Collected data:
☆ ☆ ☆ ☆ ☆

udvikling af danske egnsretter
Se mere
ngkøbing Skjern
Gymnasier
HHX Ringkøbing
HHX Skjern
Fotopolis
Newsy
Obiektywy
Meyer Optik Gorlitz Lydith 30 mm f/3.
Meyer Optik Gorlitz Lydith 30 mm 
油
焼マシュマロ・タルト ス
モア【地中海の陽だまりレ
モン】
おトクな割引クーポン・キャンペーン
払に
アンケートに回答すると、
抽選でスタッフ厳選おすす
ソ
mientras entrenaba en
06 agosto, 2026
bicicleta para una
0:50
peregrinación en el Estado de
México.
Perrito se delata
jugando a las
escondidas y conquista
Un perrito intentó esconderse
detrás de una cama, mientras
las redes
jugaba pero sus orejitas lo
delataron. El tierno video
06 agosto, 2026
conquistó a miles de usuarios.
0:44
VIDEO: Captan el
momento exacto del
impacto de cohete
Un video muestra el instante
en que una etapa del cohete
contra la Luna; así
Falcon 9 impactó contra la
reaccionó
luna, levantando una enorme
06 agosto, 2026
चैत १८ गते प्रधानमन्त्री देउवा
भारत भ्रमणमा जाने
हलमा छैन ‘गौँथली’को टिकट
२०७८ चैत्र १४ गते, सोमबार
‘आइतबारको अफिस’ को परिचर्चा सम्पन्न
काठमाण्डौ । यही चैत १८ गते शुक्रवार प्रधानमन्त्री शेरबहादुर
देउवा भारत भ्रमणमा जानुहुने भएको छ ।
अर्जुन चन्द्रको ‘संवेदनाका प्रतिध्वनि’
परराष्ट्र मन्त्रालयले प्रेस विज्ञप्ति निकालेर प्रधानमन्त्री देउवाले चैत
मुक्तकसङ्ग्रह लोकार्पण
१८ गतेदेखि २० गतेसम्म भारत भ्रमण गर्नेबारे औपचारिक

☆ ☆ ☆ ☆ ☆

WRITTEN TASK:
Give every record again, exactly as it reads.

SOLUTION TO THIS EXERCISE:
udvikling af danske egnsretter
Se mere
ngkøbing Skjern
Gymnasier
HHX Ringkøbing
HHX Skjern
Fotopolis
Newsy
Obiektywy
Meyer Optik Gorlitz Lydith 30 mm f/3.
Meyer Optik Gorlitz Lydith 30 mm 
油
焼マシュマロ・タルト ス
モア【地中海の陽だまりレ
モン】
おトクな割引クーポン・キャンペーン
払に
アンケートに回答すると、
抽選でスタッフ厳選おすす
ソ
mientras entrenaba en
06 agosto, 2026
bicicleta para una
0:50
peregrinación en el Estado de
México.
Perrito se delata
jugando a las
escondidas y conquista
Un perrito intentó esconderse
detrás de una cama, mientras
las redes
jugaba pero sus orejitas lo
delataron. El tierno video
06 agosto, 2026
conquistó a miles de usuarios.
0:44
VIDEO: Captan el
momento exacto del
impacto de cohete
Un video muestra el instante
en que una etapa del cohete
contra la Luna; así
Falcon 9 impactó contra la
reaccionó
luna, levantando una enorme
06 agosto, 2026
चैत १८ गते प्रधानमन्त्री देउवा
भारत भ्रमणमा जाने
हलमा छैन ‘गौँथली’को टिकट
२०७८ चैत्र १४ गते, सोमबार
‘आइतबारको अफिस’ को परिचर्चा सम्पन्न
काठमाण्डौ । यही चैत १८ गते शुक्रवार प्रधानमन्त्री शेरबहादुर
देउवा भारत भ्रमणमा जानुहुने भएको छ ।
अर्जुन चन्द्रको ‘संवेदनाका प्रतिध्वनि’
परराष्ट्र मन्त्रालयले प्रेस विज्ञप्ति निकालेर प्रधानमन्त्री देउवाले चैत
मुक्तकसङ्ग्रह लोकार्पण
१८ गतेदेखि २० गतेसम्म भारत भ्रमण गर्नेबारे औपचारिक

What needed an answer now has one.